B. Mercados municipais

Em paralelo aos espaços “elegantes” e representativos das praças do palácio e da catedral, descritos anteriormente, é edificado a partir da década de 20 o Mercado Modelo, batizado posteriormente com o nome de Antonio Franco, no extremo oposto da cidade, em direção ao Bairro Industrial, uma região mais “popular”. Apesar de ser um mercado de abastecimento, antes de ser um lugar para diversas classes sociais, em seu início ele toma contornos de um espaço também elitista, provavelmente por ser ainda novidade. Lima (2002, p. 96) menciona o jornal Gazeta do Povo que define o mercado como “centro de diversão da elegante família sergipana” e um depoimento pessoal, agora contemporâneo, de uma testemunha da época61

que o define como “um dos precursores dos shopping centers”, onde noites e tardes dançantes aconteciam “animadas por conjuntos de jazz-band”. Além disso, “durante a noite seus passeios, bonitos e bem claros, serviam de passarelas para o passeio das famílias sergipanas, que ali realizavam uma espécie de retreta”.

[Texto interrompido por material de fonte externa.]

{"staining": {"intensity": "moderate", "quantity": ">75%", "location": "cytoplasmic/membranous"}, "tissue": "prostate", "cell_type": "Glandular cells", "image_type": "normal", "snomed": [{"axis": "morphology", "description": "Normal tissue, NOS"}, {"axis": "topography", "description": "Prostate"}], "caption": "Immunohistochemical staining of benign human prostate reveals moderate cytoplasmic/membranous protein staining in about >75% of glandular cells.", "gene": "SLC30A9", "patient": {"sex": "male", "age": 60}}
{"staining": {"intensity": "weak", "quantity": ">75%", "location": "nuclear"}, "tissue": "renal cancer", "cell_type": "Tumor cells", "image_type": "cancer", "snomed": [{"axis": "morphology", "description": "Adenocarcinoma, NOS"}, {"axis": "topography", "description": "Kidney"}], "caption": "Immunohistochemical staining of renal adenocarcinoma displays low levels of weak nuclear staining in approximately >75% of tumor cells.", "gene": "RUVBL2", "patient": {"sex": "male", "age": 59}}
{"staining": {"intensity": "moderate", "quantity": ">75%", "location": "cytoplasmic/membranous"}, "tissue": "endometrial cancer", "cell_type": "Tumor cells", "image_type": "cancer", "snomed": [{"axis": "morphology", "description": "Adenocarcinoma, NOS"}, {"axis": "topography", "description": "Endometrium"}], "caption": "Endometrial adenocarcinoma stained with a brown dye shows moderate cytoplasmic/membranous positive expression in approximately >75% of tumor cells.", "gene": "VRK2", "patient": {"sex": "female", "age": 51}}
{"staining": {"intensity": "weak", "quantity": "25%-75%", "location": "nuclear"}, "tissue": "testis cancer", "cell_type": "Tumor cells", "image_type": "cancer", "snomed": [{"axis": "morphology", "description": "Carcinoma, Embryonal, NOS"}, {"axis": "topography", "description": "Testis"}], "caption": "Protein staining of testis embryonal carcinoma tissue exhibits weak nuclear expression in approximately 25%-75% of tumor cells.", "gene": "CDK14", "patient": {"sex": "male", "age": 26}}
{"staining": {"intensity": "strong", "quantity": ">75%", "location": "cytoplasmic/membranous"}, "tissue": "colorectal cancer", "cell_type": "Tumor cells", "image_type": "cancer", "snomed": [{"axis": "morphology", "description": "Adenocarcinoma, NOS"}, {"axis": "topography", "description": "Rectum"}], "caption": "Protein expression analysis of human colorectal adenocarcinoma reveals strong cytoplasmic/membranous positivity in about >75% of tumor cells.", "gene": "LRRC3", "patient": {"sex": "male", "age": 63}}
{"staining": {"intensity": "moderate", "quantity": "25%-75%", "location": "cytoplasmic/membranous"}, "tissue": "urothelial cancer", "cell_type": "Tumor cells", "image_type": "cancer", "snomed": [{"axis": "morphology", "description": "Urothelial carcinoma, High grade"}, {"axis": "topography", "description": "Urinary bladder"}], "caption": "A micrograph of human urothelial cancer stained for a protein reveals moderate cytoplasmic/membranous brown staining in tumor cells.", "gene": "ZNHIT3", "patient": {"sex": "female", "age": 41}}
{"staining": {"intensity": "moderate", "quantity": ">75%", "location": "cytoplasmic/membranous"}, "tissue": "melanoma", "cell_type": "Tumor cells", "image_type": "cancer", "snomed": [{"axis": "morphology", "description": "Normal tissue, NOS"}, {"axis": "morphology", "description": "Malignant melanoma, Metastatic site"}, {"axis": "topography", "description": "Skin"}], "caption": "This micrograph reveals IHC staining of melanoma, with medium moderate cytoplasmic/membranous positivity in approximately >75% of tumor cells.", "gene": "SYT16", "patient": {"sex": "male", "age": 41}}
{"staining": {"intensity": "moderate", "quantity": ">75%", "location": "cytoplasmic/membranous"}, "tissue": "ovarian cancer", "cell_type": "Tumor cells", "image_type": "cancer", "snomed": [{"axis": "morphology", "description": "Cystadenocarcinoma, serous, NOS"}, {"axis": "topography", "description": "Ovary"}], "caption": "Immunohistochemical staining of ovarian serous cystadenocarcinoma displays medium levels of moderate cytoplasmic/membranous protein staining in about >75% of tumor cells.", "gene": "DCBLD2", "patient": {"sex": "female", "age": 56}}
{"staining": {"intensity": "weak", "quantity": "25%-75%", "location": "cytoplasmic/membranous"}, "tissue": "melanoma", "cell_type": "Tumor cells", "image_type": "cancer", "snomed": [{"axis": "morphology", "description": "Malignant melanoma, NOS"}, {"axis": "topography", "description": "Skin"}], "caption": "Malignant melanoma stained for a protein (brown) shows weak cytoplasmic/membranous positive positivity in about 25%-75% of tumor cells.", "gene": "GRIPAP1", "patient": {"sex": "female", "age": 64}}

As condições para o surgimento de um espaço público “vivo” nessa região já surgem na década anterior, com a construção da estrada de ferro (inaugurada em 1914) vinda do interior e da estação ferroviária localizada no início da atual Avenida Coelho e Campos e nas proximidades do porto (figura 14). No entorno da pequena estação surge um ambiente de feira, pois a ferrovia passa a competir com o transporte fluvial na ligação entre a capital e o interior, trazendo produtos agrícolas para comercialização na capital.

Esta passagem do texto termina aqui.